The visualization of this state machine is as follows.



Some new symbolism occurs here. First of all, note how the State states Dispatched and Executed are colored dull yellow, similar to NextStates. The meaning is that the monitor can terminate in such a state without it being an error.

Second, the transition out of the green Always state leads to two resulting states: DoComplete(cmd, nr, time) and Dispatched(nr). This is graphically illustrated with a transition, annotated with event pattern (and conditions if present) going to a fat black horisontal line from which dashed arrows lead to each of the resulting states and their arguments after the ---> arrow.
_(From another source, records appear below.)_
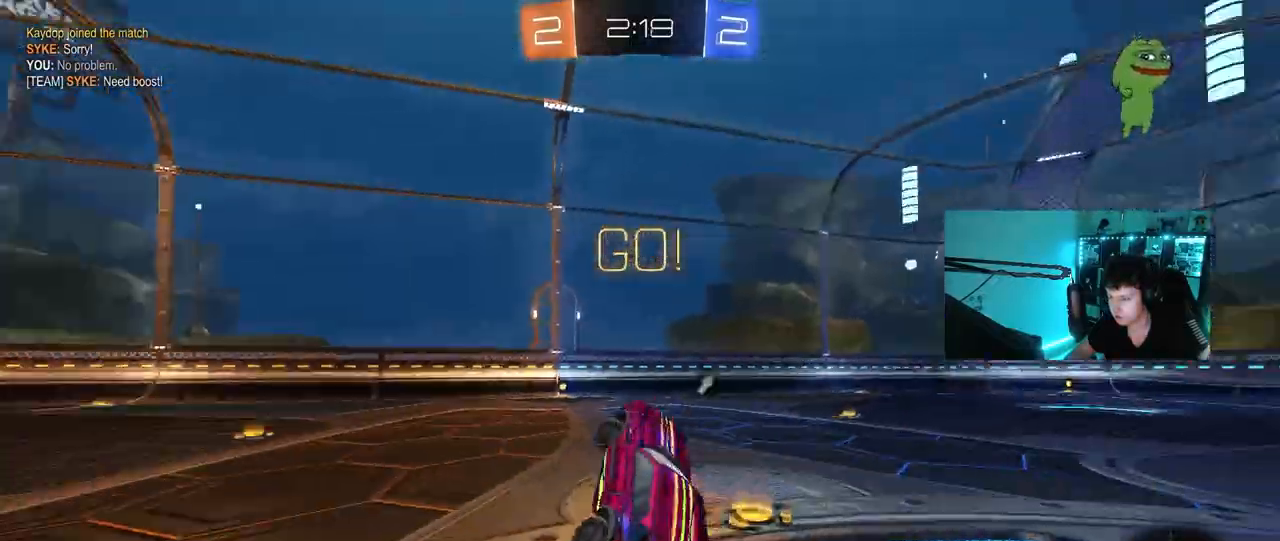
{"keys": ["d", "w"], "mouse": ["left"], "events": [[333, "d", "down"], [333, "mouse_left", "down"], [333, "w", "down"]]}
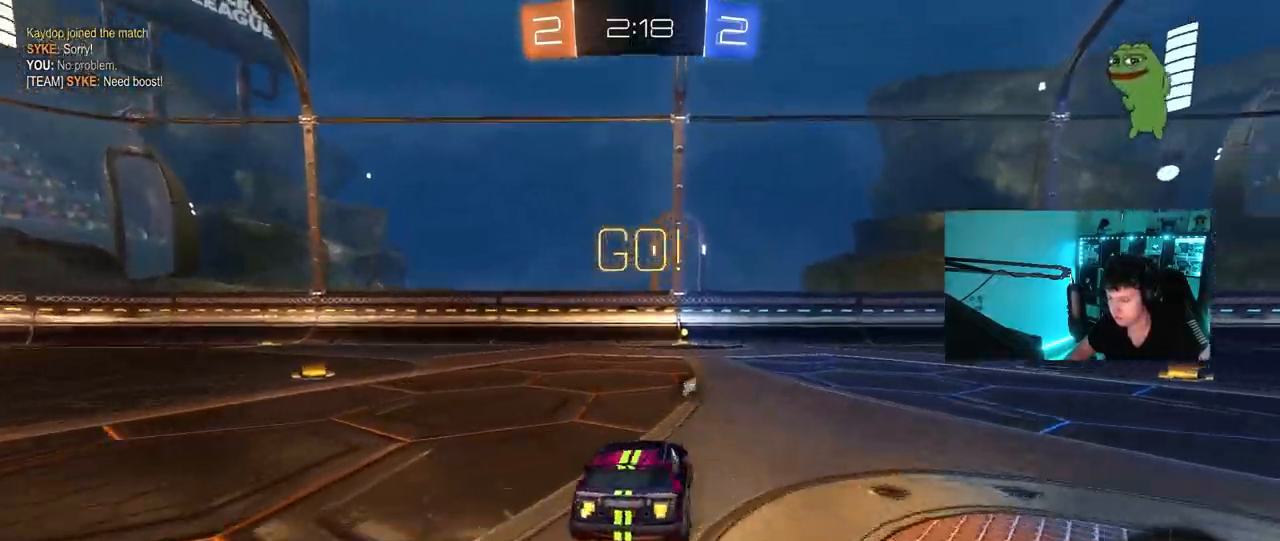
{"keys": ["a", "space"], "mouse": [], "events": [[17, "d", "up"], [67, "mouse_right", "down"], [167, "mouse_right", "up"], [217, "mouse_right", "down"], [250, "mouse_left", "up"], [350, "mouse_right", "up"], [400, "a", "down"], [450, "w", "up"], [483, "space", "down"]]}
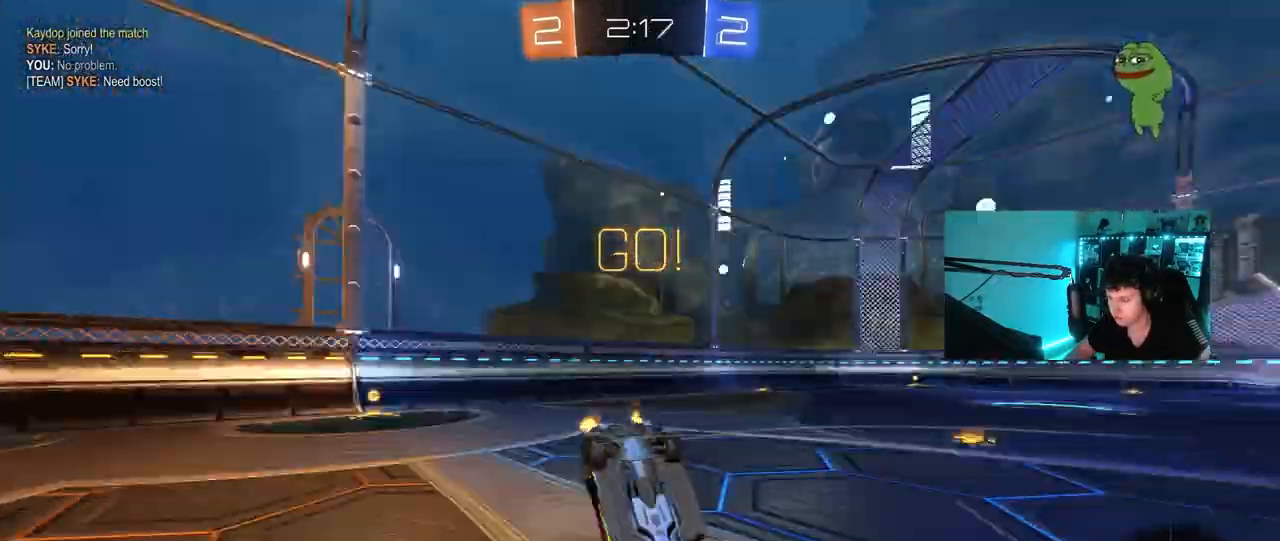
{"keys": ["a"], "mouse": [], "events": [[33, "a", "up"], [83, "a", "down"], [133, "space", "up"], [367, "a", "up"], [450, "a", "down"]]}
Exhaustive Transition Funtions

Writing a property where multiple follow-events have to happen after an initiator-event can be verbose since one has to create a state for each follow-event. This is due to the fact that when a transition is taken in a state, we usually leave that state. A solution to this problem is exhaustive transition functions. To illustrate this concept, let's define the following property.

The Property

  • "After a dispatch of a command, should follow, in no particular order, the completion of the command, a logging of the command, and a cleanup.".

The Monitor Using Multiple States

Below is a monitor for this property using the features we have presented so far.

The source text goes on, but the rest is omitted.